The advent of period tracking apps has also made it clear. Infact, one of the largest research on the topic was done by Oxford University in conjunction with Clue collected data from over 1,500 people to demonstrate that close proximity does not sync up women’s period cycles. Researchers first asked app users if they thought their menstrual cycle synced with another user’s cycle, as well as their relationship with this other person (i.e. friends, siblings, partners, roommates, coworkers, etc.), if they lived together, and if they were on hormonal birth control. After receiving over 1,500 responses and narrowing it down to 360 pairs of users whose cycles occurred at similar times, they tracked three consecutive cycles for each pair.
Latest Studies that State the opposite?
Some latest studies have actually come to the conclusion that far from syncing, menstrual diverging might be an actual phenomenon. The Clue and Oxford University study mentioned above actually discovered that about 273 pairs of people, which comprised about 78% of the people actually had a bigger difference in their cycle start dates by the end of the study period.
The research is, however, not published as of now and only a pilot study available on the Clue App.

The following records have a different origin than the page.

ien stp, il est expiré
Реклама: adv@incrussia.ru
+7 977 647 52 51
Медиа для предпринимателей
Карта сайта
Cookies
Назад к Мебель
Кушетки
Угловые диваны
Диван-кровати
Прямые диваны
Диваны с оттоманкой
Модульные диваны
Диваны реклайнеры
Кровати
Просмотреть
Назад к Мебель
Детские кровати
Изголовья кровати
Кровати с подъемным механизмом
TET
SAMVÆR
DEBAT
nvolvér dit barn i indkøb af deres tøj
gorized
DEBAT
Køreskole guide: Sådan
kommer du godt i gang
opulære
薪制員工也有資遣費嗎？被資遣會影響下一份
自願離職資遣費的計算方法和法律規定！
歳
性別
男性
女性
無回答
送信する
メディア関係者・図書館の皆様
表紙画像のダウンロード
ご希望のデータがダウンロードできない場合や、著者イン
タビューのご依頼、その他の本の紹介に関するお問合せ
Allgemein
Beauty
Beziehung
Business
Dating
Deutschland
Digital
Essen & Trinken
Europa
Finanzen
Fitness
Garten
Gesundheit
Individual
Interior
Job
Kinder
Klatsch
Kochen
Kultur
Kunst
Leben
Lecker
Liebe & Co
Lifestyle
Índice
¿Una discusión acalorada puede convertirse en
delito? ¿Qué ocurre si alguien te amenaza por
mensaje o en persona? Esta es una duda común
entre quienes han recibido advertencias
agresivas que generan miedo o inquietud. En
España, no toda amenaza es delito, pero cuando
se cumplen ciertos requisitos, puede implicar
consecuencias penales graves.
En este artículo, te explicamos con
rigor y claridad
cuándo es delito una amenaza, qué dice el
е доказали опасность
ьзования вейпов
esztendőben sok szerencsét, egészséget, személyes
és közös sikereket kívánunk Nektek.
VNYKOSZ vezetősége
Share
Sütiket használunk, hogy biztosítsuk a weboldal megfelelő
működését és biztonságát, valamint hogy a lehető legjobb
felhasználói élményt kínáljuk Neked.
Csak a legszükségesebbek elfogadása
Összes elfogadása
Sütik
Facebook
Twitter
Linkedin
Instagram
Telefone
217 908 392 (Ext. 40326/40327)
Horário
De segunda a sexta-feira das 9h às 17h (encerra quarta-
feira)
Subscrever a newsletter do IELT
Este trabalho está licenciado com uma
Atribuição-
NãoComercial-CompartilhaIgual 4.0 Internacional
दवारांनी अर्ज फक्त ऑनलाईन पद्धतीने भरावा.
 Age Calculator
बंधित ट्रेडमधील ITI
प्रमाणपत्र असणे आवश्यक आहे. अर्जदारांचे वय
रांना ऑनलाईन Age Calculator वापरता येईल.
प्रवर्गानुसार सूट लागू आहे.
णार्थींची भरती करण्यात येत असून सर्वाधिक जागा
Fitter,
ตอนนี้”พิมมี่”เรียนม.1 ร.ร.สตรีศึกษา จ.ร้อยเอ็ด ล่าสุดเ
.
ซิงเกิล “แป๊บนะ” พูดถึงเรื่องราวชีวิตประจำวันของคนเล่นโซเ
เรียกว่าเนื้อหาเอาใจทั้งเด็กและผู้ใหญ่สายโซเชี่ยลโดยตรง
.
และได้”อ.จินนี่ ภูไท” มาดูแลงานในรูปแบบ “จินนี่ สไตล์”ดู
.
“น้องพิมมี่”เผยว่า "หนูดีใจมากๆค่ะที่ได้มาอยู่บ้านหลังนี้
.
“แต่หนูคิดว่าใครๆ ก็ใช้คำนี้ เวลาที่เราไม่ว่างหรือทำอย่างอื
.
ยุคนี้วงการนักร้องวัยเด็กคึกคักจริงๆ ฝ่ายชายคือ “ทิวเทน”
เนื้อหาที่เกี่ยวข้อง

The fact of the matter is, as Cleveland Clinic put it, period syncing comes down to a simple matter of time rather than the pheromones of other women around you. For instance, if you live with another menstruator for at least a year, the 4 - 5 weeks average cycle would eventually coincide at some point and diverge at others. Menstrual synchrony might often appear due to the laws of probability more than anything else.This probability also complicates research into period syncing.
That doesn’t mean you can’t still cozy up with your roommate and share those chocolate snacks and complain about cramps together!